**PAGE:**
※

Automated generate -> train -> evaluate cycle. Use this for running full
self-play iterations on Colab hardware.

In [None]:
# Full loop: 5 iterations of generate/train/evaluate
!python -m robottler.az_selfplay loop \
    --start-checkpoint robottler/models/az_iter0.pt \
    --iterations 5 \
    --games-per-iter 200 \
    --sims 200 \
    --output-dir datasets/az_selfplay/colab_loop \
    --epochs 20 \
    --eval-games 100 \
    --workers {W}

## 5. RL Training (MaskablePPO)

Train a policy network with reinforcement learning. Benefits from **multi-core** for
parallel environment rollouts.

In [None]:
!python -m robottler.train_rl \
    --opponent alphabeta \
    --total-steps 200000 \
    --n-envs 8 \
    --bc-model robottler/models/value_net_v2.pt \
    --vps 10

## 6. Save Results

Download trained models back to your local machine.

※

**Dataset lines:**
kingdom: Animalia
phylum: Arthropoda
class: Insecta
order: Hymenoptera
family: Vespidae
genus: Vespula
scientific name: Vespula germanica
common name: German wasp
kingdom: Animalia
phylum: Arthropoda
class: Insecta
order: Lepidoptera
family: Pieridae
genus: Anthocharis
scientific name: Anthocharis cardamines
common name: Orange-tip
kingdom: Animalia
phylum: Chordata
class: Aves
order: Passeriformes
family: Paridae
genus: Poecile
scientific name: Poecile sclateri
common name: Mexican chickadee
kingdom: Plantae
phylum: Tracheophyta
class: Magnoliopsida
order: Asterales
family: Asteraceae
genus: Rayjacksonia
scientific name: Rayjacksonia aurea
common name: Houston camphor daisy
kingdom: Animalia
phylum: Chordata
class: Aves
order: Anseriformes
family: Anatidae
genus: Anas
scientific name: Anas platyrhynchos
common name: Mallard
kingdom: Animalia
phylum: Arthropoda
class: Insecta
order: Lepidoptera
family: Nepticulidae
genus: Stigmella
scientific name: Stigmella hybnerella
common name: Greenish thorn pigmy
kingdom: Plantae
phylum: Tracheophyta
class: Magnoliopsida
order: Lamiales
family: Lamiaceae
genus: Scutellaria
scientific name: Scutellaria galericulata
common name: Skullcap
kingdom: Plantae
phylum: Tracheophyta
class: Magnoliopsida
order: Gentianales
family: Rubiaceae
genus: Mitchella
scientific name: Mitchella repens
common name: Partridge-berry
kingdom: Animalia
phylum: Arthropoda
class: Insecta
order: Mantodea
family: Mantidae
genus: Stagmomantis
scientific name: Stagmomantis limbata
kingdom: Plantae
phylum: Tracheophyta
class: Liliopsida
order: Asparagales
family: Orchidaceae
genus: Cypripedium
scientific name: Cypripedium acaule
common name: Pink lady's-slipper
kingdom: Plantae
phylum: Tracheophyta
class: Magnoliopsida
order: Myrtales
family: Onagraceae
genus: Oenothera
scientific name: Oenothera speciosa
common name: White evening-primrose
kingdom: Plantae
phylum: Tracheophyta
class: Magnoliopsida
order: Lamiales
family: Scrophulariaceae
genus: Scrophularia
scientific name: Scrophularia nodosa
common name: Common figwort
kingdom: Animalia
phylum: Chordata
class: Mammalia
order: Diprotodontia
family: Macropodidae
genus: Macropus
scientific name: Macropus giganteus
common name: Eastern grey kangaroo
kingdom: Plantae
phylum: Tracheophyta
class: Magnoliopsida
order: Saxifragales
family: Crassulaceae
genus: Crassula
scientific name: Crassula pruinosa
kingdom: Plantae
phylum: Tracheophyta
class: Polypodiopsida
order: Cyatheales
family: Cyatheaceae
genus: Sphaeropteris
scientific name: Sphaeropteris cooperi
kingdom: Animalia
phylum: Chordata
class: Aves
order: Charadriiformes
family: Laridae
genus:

※

**WHAT THE TASK ASKS:** Pick up the Colab training notebook after its last sentence and write what comes next.

**WRITTEN ANSWER:**
In [None]:
# List all model checkpoints
!ls -lh robottler/models/*.pt

In [None]:
# Zip models for download
!zip -j colab_models.zip robottler/models/az_colab_*.pt robottler/models/az_iter*.pt 2>/dev/null || echo "No new models yet"

from google.colab import files
try:
    files.download("colab_models.zip")
except:
    print("Download manually from the file browser (left panel)")